Sampai di sini, saya masih begitu
menikmati kebahagiaan saya. Saya baru menyadari bahwa sebenarnya ini adalah
sebuah tamparan beberapa hari yang lalu ketika hal yang sama kembali berulang.
Beberapa hari yang lalu kejadian
ini berulang. Sewaktu sedang pusing-pusingnya menguji praktika, anak kelas saya
memanggil saya dan memberi saya sebuah bingkisan, sebuah jaket berwarna merah
dan abu-abu yang cantik sekali. Model jaket itu adalah model yang sudah lama
saya idam-idamkan. Sejak pertengahan tahun yang lalu, saya sudah ingin sekali
membeli jaket dengan model itu. Hanya saja, waktu itu saya pikir saya belum
terlalu membutuhkannya karena saya masih mempunyai jaket yang masih bisa
dipakai. Jadi, saya mengurungkan niat saya untuk membeli jaket baru. Dan
alhamdulillah kemarin akhirnya saya mendapatkannya secara gratis. Kata
anak-anak kelas, jaket itu adalah hadiah ulang tahun saya. Apakah saya bahagia?

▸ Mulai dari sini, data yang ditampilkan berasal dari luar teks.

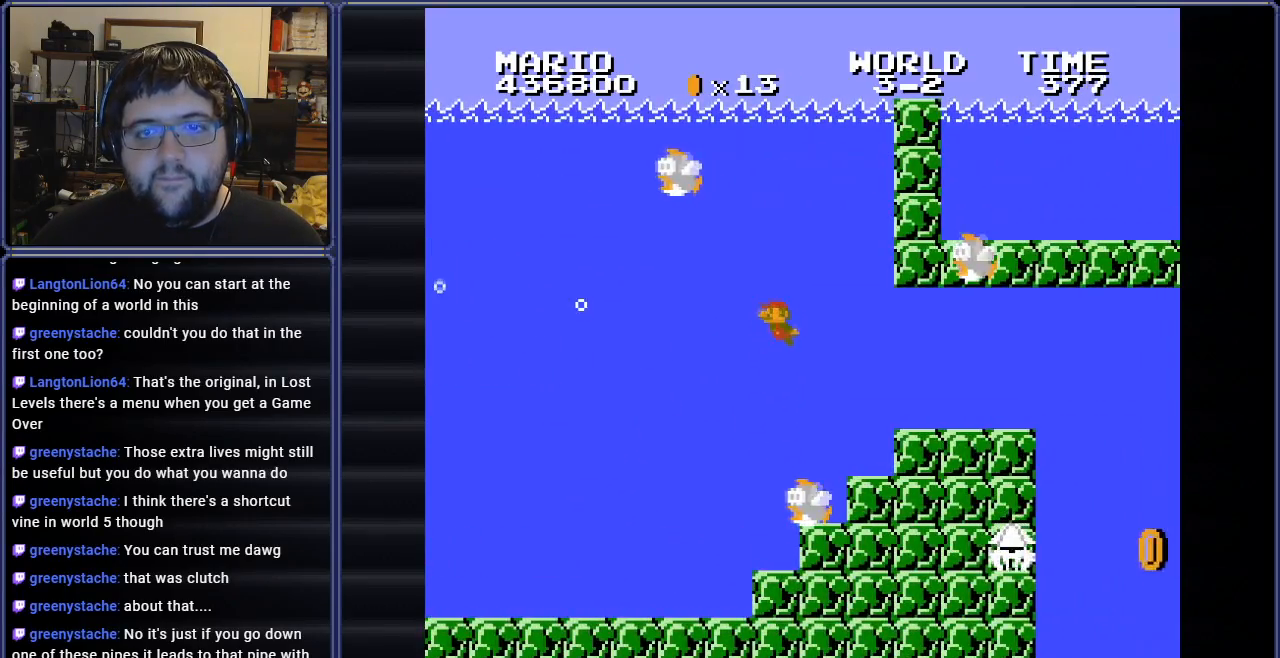
{"buttons": ["A", "B", "DPAD_LEFT"], "events": [[83, "DPAD_UP", "up"], [133, "DPAD_LEFT", "up"], [417, "DPAD_LEFT", "down"], [467, "A", "down"]]}
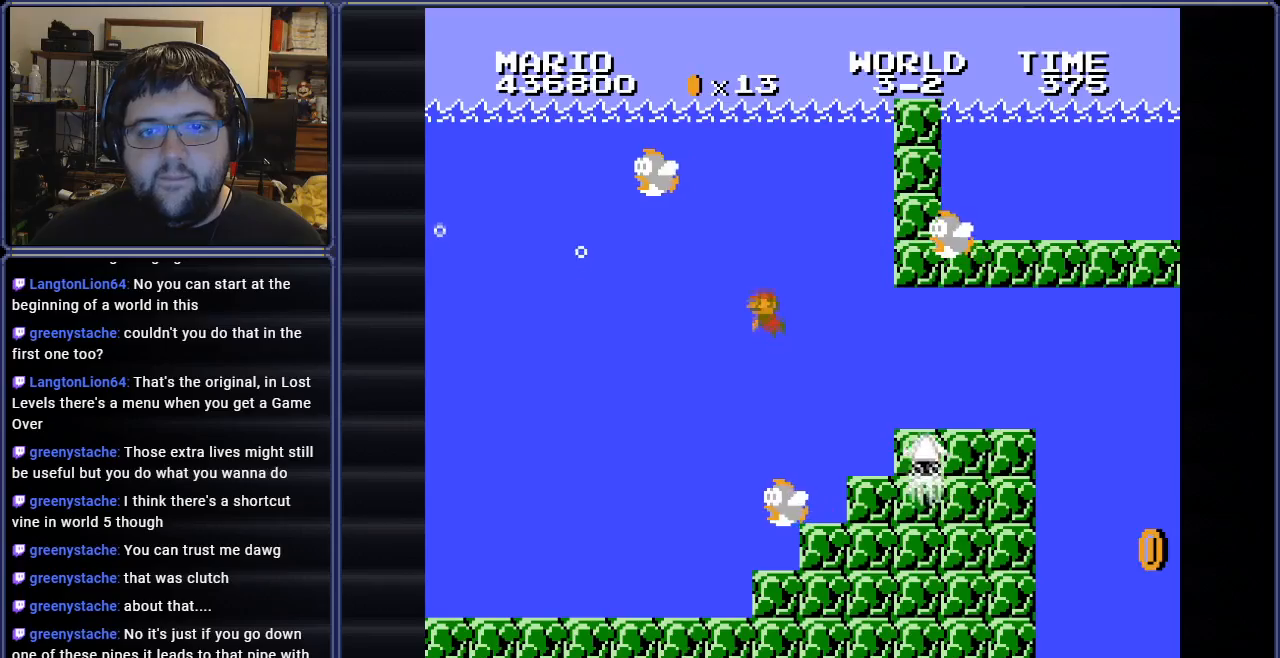
{"buttons": ["B", "DPAD_LEFT"], "events": [[66, "A", "up"], [83, "DPAD_LEFT", "up"], [166, "DPAD_RIGHT", "down"], [283, "DPAD_RIGHT", "up"], [367, "DPAD_LEFT", "down"]]}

Saya tidak tahu dengan pasti.
Ya, saya tidak tahu dengan pasti.
Saya memang bahagia karena untuk kesekian kalinya Alloh memberikan saya apa
yang selama ini saya inginkan. Apalagi saya mendapatkannya melalui perantara
manusia-manusia istimewa yang saya sayangi. Tapi di saat yang bersamaan, saya
merasa tertampar. Ada rasa malu yang luar bisa besar yang muncul siang itu.

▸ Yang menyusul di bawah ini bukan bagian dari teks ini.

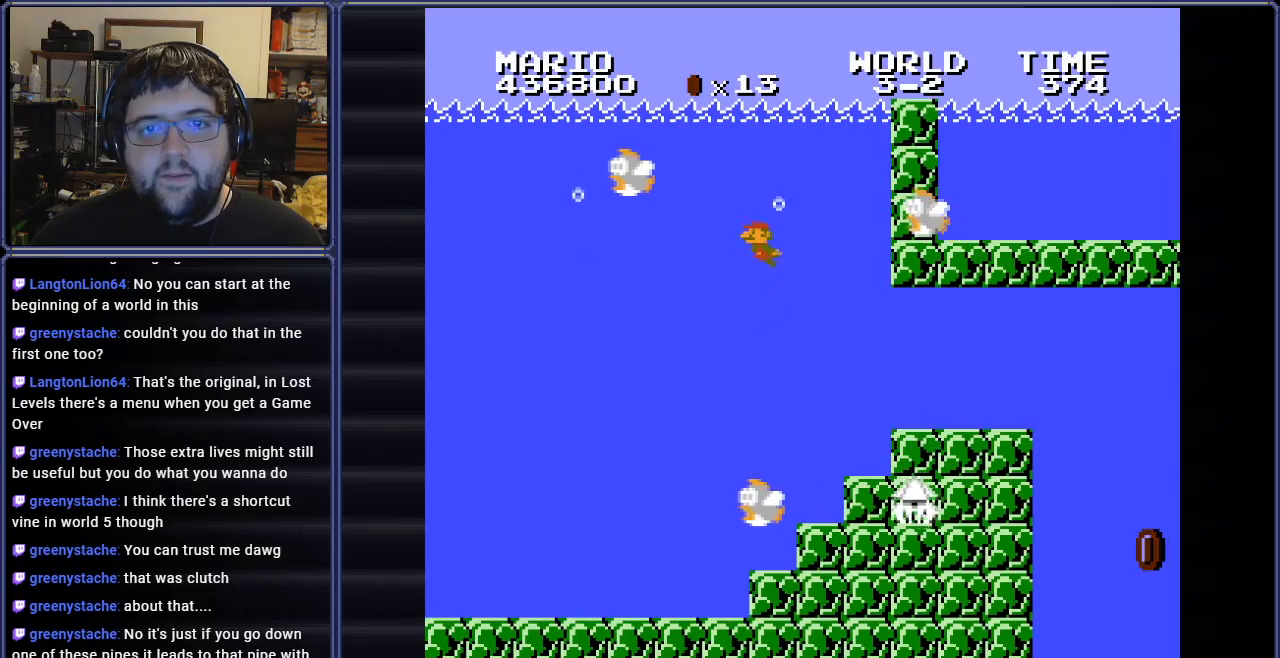
{"buttons": ["B", "DPAD_LEFT"], "events": [[134, "DPAD_LEFT", "up"], [467, "DPAD_LEFT", "down"]]}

Saya malu karena saya diingatkan betapa penyayangnya Alloh itu. Saya malu karena
Alloh masih menyayangi saya, memberikan apa yang sayang saya minta padahal saya
ini adalah anak nakal. Iya. Saya ini anak nakal yang belum bisa selalu tepat
waktu menjalankan kewajiban, yang setiap kali mendengar panggilan masih saja
menunda-nunda. Saya ini anaka nakal yang masih saja sering melakukan apa-apa
yang dilarang olehNya. Saya ini anak nakal yang tidak tahu berterimakasih,
belum bisa sepenuhnye bersyukur. Saya ini anak nakal yang seringnya masih
selalu mengeluh, selalu protes, selalu iri pada kebahagiaan orang lain. Saya
ini anak nakal yang selama ini masih saja melihat kekurangan, melihat
kesusahan, mengeluhkannya tanpa pernah mau melihat kebahagiaan lain, berkah
lain yang sebenarnya jauh lebih besar dari penderitaan atau kesusahan yang saya
dapatkan. Saya ini anak nakal yang hanya bisa menuntut ini dan itu tapi sering
melalaikan kewajiban saya sendiri.
Yah, saya memang sudah tahu bahwa
Dia Maha Penyayang. Tapi saya tidak menyangkan bahwa Dia se-Penyayang ini. Sekarang
bagaimana saya tidak malu coba jika saya senakal itu tapi Alloh masih tetap
sayang pada saya? Saya malu. Saya tertampar oleh kasih sayang-Nya.